TEXT PASSAGE →
──────

Early one Saturday morning a friend rang and said he was standing next to a six pack of this at the importer’s wholesale bin end sale. Shame it’s only from Asti and not one of the Alba versions I said, thinking I knew something about these things. Well, wrong, as this vineyard has plantings going back to 1932 and is as much treasured by the Vietti as anything closer to Alba and similarly priced, alas. Hooray for bin end sales. Opens as cleanly and impeccably fragrant as Viettis always seem to do. Rich dark blue and black fruit, sort of cherry and a hint of blueberry, classic Piemonte earth and licorice. At first there’s that very ripe fluidity that suggests it’s a bit too slick but over a day or two the fruit gets fresher and carries further on that superb Barbera acidity. Refreshment and authenticity. The oak’s only a nutty hint hiding behind the weight and drive of some deeply generous fruit. Great craft in the growing and the making. Vietti, authority writ large. Don’t think I can resist opening one of my tiny collection of their Baroli soon.
14.50% alcohol. Cork. Bargain thanks to the wine frenzy sale.
Another lucky win on the addictive on line auction site, this is fantastically bright, spotlessly clean and full of a spankingly fresh essence of Barbera from the mighty Langhe. Rich cherry and dark raspberry fruit with a touch of aniseed, spice and that wonderful stony mineral thing that those Piemonte hills do so well. One of the distinctive joys of good Barbera is its ability to cut even the ripest fruit with a pure crunch of mouthwatering acidity, making it almost essential for a nicely oily and tomato rich pizza. Not sure how this may develop as it disappeared with alarming haste as did said pizza. Joy.
14% alcohol. Cork. $23 auction bid, probably nearer $40 full retail. Lucky.
93 punti deliciosi.
Seems odd that a bit of Italy that produces grapes with tannins to make stewed English tea look wimpy can also value a variety with virtually none. Sweet blackberries, toffee and an earthy stone flavour. Blood orange both in flavour and acidity. Synesthesia suggests purple and blue. It’s a strange perception but there it is. After a lot of stern tannin recently, it’s a surprisingly pleasant change for simple fresh ripe acidity to sweep clean. Roll on summer and a bowl of fresh, sun warmed tomato pasta.

──────

RECORDS TO PROCESS →

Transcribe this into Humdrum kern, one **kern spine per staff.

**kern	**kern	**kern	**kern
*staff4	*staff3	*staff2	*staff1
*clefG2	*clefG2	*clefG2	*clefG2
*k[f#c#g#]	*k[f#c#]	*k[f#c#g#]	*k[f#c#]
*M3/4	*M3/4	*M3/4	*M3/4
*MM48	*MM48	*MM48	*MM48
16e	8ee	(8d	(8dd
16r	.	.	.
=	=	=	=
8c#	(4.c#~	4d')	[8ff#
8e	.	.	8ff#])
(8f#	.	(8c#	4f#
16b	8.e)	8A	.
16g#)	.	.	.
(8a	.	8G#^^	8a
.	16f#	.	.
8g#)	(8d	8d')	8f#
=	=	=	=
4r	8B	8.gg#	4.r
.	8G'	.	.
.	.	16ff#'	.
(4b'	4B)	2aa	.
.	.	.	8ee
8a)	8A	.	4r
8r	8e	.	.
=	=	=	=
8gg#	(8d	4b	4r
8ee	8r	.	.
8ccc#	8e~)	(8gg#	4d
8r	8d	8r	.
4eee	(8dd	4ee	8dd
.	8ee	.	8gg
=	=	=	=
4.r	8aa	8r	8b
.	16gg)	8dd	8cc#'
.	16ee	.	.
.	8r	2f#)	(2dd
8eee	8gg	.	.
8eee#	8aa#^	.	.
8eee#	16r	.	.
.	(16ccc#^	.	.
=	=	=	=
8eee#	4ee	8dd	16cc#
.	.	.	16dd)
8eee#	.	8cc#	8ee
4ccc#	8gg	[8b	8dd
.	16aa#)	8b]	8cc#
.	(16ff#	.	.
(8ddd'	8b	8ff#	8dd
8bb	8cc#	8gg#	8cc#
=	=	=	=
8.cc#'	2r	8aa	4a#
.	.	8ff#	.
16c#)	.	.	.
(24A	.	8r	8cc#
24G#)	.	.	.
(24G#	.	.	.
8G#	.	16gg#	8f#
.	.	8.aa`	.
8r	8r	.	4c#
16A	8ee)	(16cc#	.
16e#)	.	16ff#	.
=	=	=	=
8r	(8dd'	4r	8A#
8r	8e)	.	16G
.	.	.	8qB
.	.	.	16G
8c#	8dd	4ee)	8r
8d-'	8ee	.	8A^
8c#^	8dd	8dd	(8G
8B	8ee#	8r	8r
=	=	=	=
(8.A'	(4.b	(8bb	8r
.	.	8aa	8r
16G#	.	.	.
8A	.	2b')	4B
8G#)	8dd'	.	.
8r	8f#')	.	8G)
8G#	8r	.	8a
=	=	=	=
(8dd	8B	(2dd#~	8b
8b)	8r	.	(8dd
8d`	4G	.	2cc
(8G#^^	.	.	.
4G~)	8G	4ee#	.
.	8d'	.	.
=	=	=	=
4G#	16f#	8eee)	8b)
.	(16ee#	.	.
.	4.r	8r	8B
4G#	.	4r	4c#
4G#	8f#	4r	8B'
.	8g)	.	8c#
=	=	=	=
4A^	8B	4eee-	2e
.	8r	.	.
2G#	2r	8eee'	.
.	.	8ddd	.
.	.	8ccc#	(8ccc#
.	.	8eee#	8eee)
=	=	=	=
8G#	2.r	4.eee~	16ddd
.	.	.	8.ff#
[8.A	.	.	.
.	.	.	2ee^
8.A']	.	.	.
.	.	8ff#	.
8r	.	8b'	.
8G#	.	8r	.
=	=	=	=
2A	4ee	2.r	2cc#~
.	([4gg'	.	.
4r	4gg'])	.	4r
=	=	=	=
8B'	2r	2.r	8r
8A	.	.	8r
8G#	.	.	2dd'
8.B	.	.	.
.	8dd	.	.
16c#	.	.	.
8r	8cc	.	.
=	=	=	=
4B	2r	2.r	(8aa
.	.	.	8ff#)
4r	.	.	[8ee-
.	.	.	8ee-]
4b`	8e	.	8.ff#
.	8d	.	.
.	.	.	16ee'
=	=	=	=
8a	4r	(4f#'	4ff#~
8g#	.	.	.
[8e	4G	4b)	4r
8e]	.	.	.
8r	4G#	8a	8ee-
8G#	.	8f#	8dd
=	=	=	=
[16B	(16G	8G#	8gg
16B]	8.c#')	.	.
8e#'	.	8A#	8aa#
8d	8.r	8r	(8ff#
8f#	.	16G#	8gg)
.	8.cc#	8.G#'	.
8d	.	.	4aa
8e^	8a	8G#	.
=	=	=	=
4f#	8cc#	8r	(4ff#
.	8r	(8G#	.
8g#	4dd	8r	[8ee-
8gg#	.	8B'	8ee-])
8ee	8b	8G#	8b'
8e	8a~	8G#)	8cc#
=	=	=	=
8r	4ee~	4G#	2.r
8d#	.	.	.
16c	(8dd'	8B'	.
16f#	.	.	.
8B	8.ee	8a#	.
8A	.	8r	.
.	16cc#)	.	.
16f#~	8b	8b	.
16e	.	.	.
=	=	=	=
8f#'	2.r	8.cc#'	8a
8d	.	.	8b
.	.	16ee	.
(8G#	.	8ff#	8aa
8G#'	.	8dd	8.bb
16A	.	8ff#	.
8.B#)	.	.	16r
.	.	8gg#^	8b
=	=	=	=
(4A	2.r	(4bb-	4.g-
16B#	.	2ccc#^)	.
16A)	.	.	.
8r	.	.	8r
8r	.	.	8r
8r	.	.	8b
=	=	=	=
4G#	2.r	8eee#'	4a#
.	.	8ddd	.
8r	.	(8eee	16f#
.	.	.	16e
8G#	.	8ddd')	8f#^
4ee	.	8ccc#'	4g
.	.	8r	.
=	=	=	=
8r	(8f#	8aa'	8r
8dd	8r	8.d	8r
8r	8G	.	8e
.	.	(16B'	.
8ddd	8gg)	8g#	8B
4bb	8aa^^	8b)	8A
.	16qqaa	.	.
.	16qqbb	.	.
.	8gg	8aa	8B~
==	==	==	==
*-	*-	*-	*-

──────

PROBLEMS →
1. In the wine notes, what year do the plantings of the Asti vineyard go back to?
2. How many rows contain the word "kern"? Reply with the number only.

ANSWERS PER TASK →
1. 1932

2. 2